Ce fils d’un ancien officier du KGB, corps militaire auquel a longtemps appartenu Poutine, a aussi participé à la création du Parti national Bolchevique qui comme son nom ne l’indique pas, est issu de la mouvance d’extrême-droite russe. Intellectuel reconnu, il est aussi considéré comme l’idéologue du gouvernement russe actuel (quoiqu’il s’en défende) et le « Raspoutine » du Kremlin par l’opposition. L’idée eurasiste avait fait chemin au début du XXème siècle et avait même gagné les monarchistes russes en exil dont une partie avait tenté en vain de faire une synthèse entre monarchisme et communisme (les Mladorossis). Loin d’avoir été abandonnée, l’eurasisme a de nouveau gagné la sphère monarchiste actuelle convaincue que la « Grande Russie » prendra la tête des nations libres face au choc des civilisations qui se prépare. Face à ce danger, porté par les États-Unis selon lui, et devant l’européanisation de la société russe, Douguine reste convaincu que l’idée monarchique peut-être un rempart solide aux fondations à venir d’une nouvelle Russie, cette Novorossiia qu’il appelle de ses vœux. En mars 2017, il déclarait d’ailleurs que « la monarchie (était) la forme optimale de gouvernement pour la Russie. Mais que celle-ci ne pourrait être restaurée que dans le contexte d'une révolution conservatrice globale ». Ajoutant toutefois que « la Russie n’allait pas encore dans ce sens aujourd’hui ! ». Des déclarations qu’il avait déjà tenu à diverses reprises sur la chaîne de télévision en ligne « Tsargrad »… propriété de Konstantin Malofeev. 
L’église orthodoxe, qui récupéré son influence après la chute du communisme, est un pourvoyeur indéniable de vote pour le régime actuel. Pour les tsaristes, la religion est indissociable de l’idéologie monarchiste. Proche du Président Vladimir Poutine, l’évêque Tikhon Egoryevsky avait déclaré au plus fort de la commémoration de la mort du Tsar Nicolas II et de sa famille à Iekaterinbourg, que « le système monarchique avait une place particulière en Russie » mais que « celui-ci restait fortement idéalisé par les russes », essayant tant bien que mal de mettre fin aux divisions qui agitaient alors l’épiscopat orthodoxe dont une partie du clergé s’était prononcée en faveur d’un colloque immédiat sur la question du retour de la monarchie.

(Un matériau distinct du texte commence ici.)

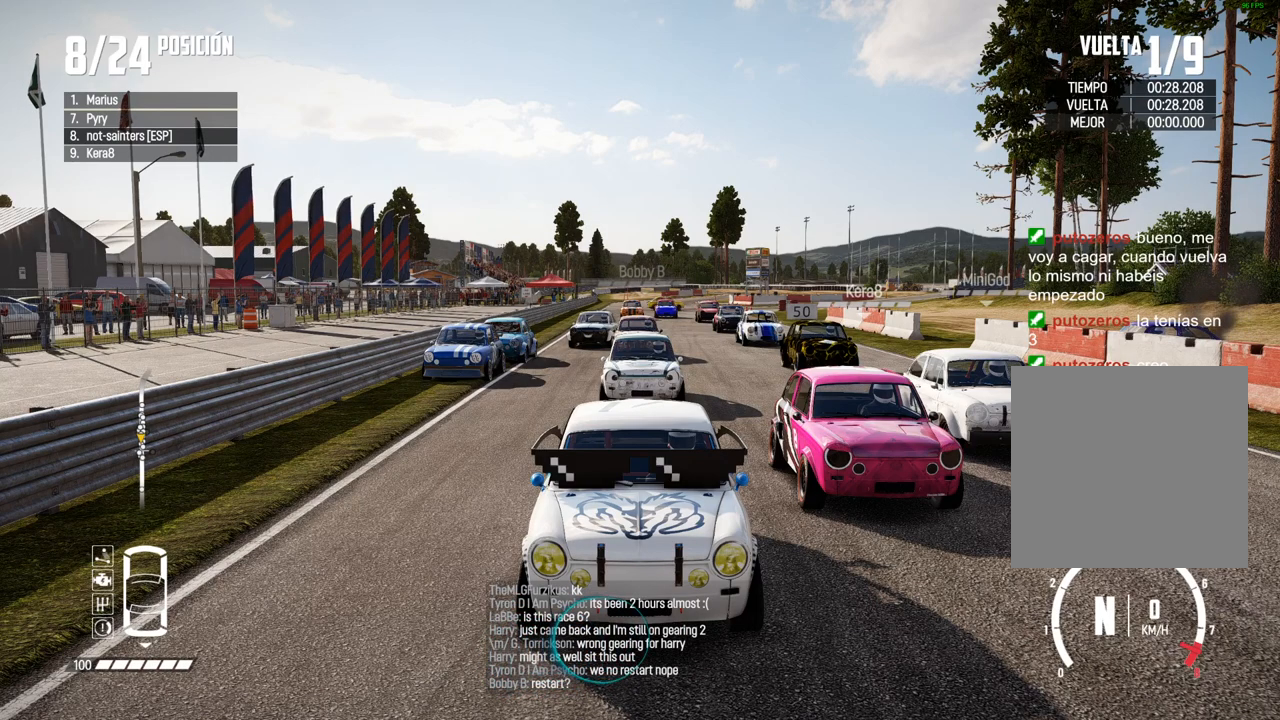
{"buttons": ["A", "R2"], "left_stick": "center", "right_stick": "center", "events": []}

Quid des autres potentiels candidats. L’opposant Alexeï Navalny, autoproclamé opposant numéro 1 par les médias occidentaux alors qu’il n’est que réellement 6ème sur une longue liste où figure encore en bonne place le parti communiste de Guennadi Ziouganov, n’a pas les faveurs des monarchistes qui se méfient de ce « politicien au curriculum vitae loin de tout principe démocrate », les autres candidats ne semblent pas faire le poids face à Vladimir Poutine. Si l’ancien député Anton Bakov, leader d’un parti monarchique, s’est retiré de la course à la présidentielle dans ce qui ressemble désormais à une vaste plaisanterie, affirmant s’occuper de la proclamation d’un empire russe en terre ouest-africaine, les regards se tournent vers la journaliste Ksenia Anatolievna Sobtchak, ancien soutien au président russe et fille de l’ancien maire de Saint-Pétersbourg, connu pour ses convictions monarchistes. A la chute de l’union soviétique, il avait permis à l’ancien prétendant Vladimir III Kirillovitch de revenir en Russie accueilli par 50000 russes. Connue également pour avoir fait la une de « Play Boy », elle ne fait pas non plus l’unanimité parmi l’opposition russe qui voit en elle, une énième poupée pré-fabriquée des réseaux poutinistes à laquelle serait susceptible d’adhérer les monarchistes qui reporteraient leurs votes sur le leader russe lors d’un éventuel second tour, affirme le professeur Sergey Gladyshev dans le magazine Versia.
Mais si le porte-parole du Kremlin, Dmitry Sergeyevich Peskov a temporisé plus d’une fois sur le prétendu monarchisme latent de Vladimir Poutine, dont les médias russes se font fréquemment les choux-gras, l’intéressé a lui-même tenu a rappelé que la « restauration de la monarchie n’était pas encore sur son agenda » lors d’une interview accordée au producteur Oliver Stone et dont un projet en ce sens avait été pourtant initié lors de la présidence de son prédécesseur, Boris Eltsine. De quoi alimenter toutes les hypothèses possibles quant au vote des monarchistes russes en faveur de Vladimir Poutine et qui attendent encore beaucoup de ce fameux statut que la famille impériale des Romanov négocie toujours avec le Kremlin. Et dont les deux têtes, la Grande-duchesse Maria Romanov et le prince André Romanov, se disputent plus que jamais les faveurs du leader de Russie Unie.

F. de N.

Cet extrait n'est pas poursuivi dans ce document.